What to work on =>
(a) In the casserole blog post, what happened to the writer's father when the writer was in middle school?
(b) Extend the blog post about casseroles, beginning right after its final sentence.

Provided text =>

####################

Tuesday, March 9, 2010
Tuesday, March 2, 2010
It’s been casserole season lately.
Winter’s final exhale has brought a mixture of bittersweet to my circle of friends. There’s been a layoff, a cancer diagnosis, a divorce, a heart scare and a new baby. Along with these changes, comes the ever-present casserole. It is simply the right thing to do. There is something wonderful about a square of comfort delivered by loving hands.
The casserole once was an important reassurance for me. When I was in middle school, my dad was in a life-threatening car accident. My days were filled with school, followed by the long drive to the hospital and back home again. Exhausted, worried and scared, I remember coming home and seeing the casseroles spread out on our kitchen table. Their well wishes brought kind relief and warmth that is hard to explain.

####################

Listed entries =>
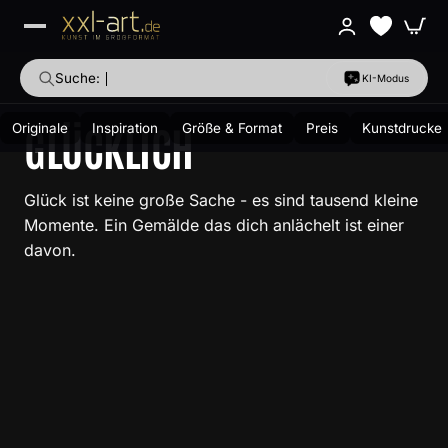
SALE
KI-
310
Alle ansehen
Suche:
KI-Modus
Kunstberater
Filter
KI-Modus
Alle
KUNSTDRUCKE
nimalistisch
Blau
Diptychon
Alex Zerr · xxl-
Warme Erdtöne
Schwarz-Weiß
ansehen
Neue
art.de
Drucke
GLÜCKLICH
Originale
Inspiration
Größe & Format
Preis
Kunstdrucke
AKTUELL IM TREND
Glück ist keine große Sache - es sind tausend kleine
Momente. Ein Gemälde das dich anlächelt ist einer
davon.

####################

Responses for each task =>
(a) He was in a life-threatening car accident.

(b)
Miraculously, beautifully -- the casseroles kept showing up on our kitchen table. Sweet encouragement from friends, neighbors, church ladies, people I didn’t even know. I have never been more grateful for such kindness.
When you are beat up by life, a casserole might be the best thing you can imagine. It is a glimmer of hope when none can be found. More than food, casseroles say “hang in there, you’re gonna be okay, kid.” It is a high honor to give someone that kind of hope, even if it’s only a casserole.